Monday, February 22, 2010

Obama Health Plan Costs $950 Billion Over 10 Years

Trying to revive languishing health-care legislation, the White House proposed Monday that a tax on high-end health plans be delayed for all workers, not just those in unions, and suggested new taxes to help make up for the lost revenue.

President Barack Obama will carry the proposal, an attempt to bridge differences between bills passed by the House and Senate last year, into a bipartisan meeting with congressional leaders on Thursday, as Democrats try to regain momentum and push their legislation through final passage in Congress.

Republicans are planning to bring their own ideas to the meeting, and aides said last week they are prepared to incorporate Republican proposals into the Democratic plan. But White House officials made clear again Monday that they have no intention of scratching their legislation and starting over, as Republicans are demanding.

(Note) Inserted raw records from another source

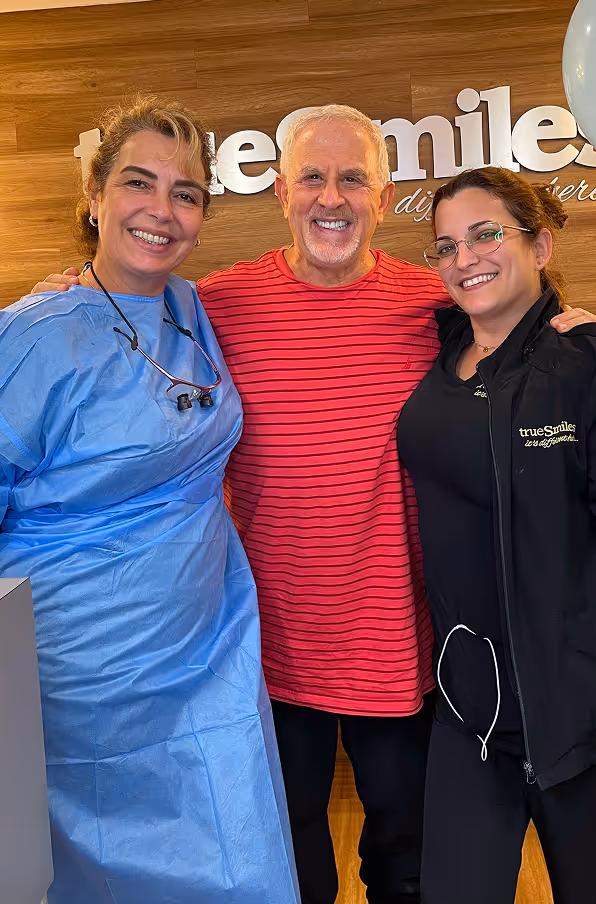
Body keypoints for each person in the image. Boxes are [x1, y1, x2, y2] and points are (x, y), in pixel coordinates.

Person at [29, 105, 596, 904]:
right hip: (263, 650)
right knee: (290, 858)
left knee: (403, 862)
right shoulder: (214, 307)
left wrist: (575, 328)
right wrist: (68, 291)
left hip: (402, 650)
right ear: (279, 192)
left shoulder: (431, 303)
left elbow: (516, 328)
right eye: (311, 176)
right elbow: (118, 310)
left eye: (351, 179)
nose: (329, 197)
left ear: (382, 193)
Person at [0, 97, 298, 904]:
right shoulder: (33, 334)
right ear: (94, 196)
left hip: (208, 648)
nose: (162, 211)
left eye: (187, 193)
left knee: (240, 859)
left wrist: (543, 317)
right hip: (85, 675)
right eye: (140, 183)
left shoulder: (191, 309)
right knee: (93, 869)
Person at [397, 166, 596, 904]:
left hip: (586, 712)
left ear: (541, 244)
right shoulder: (436, 343)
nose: (465, 257)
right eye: (445, 245)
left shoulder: (592, 360)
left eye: (487, 234)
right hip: (470, 707)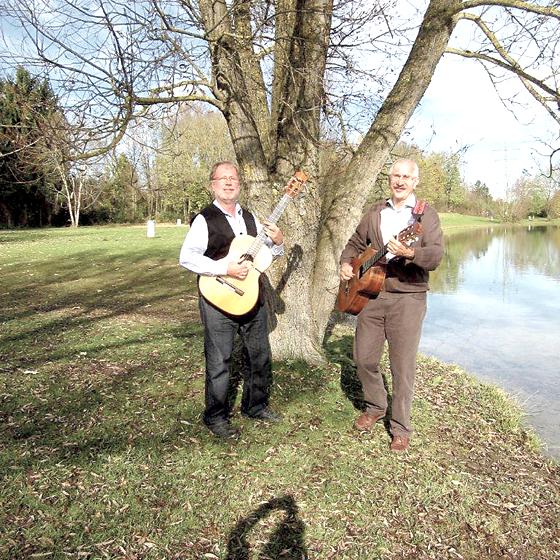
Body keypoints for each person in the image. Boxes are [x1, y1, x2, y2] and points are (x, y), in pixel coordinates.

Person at [339, 158, 444, 452]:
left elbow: (435, 256)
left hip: (408, 297)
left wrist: (410, 252)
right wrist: (346, 264)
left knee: (402, 367)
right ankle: (375, 405)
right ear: (389, 178)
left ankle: (400, 427)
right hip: (370, 296)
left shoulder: (426, 216)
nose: (400, 181)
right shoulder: (375, 211)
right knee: (364, 358)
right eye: (395, 175)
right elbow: (355, 244)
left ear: (415, 182)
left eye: (406, 177)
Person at [179, 161, 284, 439]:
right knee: (219, 360)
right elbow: (187, 257)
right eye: (222, 179)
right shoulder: (204, 219)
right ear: (212, 184)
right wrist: (225, 268)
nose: (228, 183)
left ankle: (256, 406)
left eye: (233, 179)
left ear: (240, 184)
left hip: (251, 295)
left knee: (259, 355)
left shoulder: (251, 218)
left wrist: (279, 242)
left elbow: (265, 256)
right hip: (217, 296)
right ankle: (215, 417)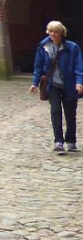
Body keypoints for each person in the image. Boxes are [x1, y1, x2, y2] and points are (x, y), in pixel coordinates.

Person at [29, 21, 83, 153]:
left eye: (55, 31)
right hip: (53, 84)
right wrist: (35, 83)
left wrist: (79, 82)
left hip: (69, 85)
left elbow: (78, 67)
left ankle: (71, 141)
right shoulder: (43, 46)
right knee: (55, 111)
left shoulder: (72, 47)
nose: (52, 34)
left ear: (61, 33)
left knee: (70, 114)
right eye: (50, 31)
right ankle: (58, 141)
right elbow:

SOURCE: Wall Street Journal

Up Next! On Live TV! A Battle Over ... Health Care?

When he jousts with Congressional Republicans over health care policy during a televised meeting on Thursday, President Obama will seek to portray his adversaries as sharing many of the broad goals of his legislation and also strive to unify Congressional Democrats to press ahead and adopt a bill, senior White House officials and leading Democrats say.

But Mr. Obama, top White House advisers and Congressional leaders of both parties are under no illusion that the meeting will resolve more than a half-century of disagreements over health care policy. Instead, Democrats say, they hope the event will create a climate that helps revive their legislation in Congress and prove to the American public that they are willing to hear out Republicans and even adopt their ideas.

“We may not be able to resolve all the disagreements, but we ought to be able to thrash out areas of broad agreement,” said David Axelrod, Mr. Obama’s senior adviser. “The fact is, there are broad areas of agreement on elements of this, and hopefully that will become apparent here.”

Mr. Axelrod added, “Sitting side by side working through these issues is better than not sitting side by side and dealing with distortions.”

Republican leaders have not yet committed to attending the session and have said they doubt the sincerity of Mr. Obama’s bipartisan overtures, given his refusal to discard the Democrats’ legislation and start over. But senior Republican aides said that party leaders planned to participate and that a chief goal would be to portray the president as defying the will of the American people if he continues pushing for an expansive and expensive bill.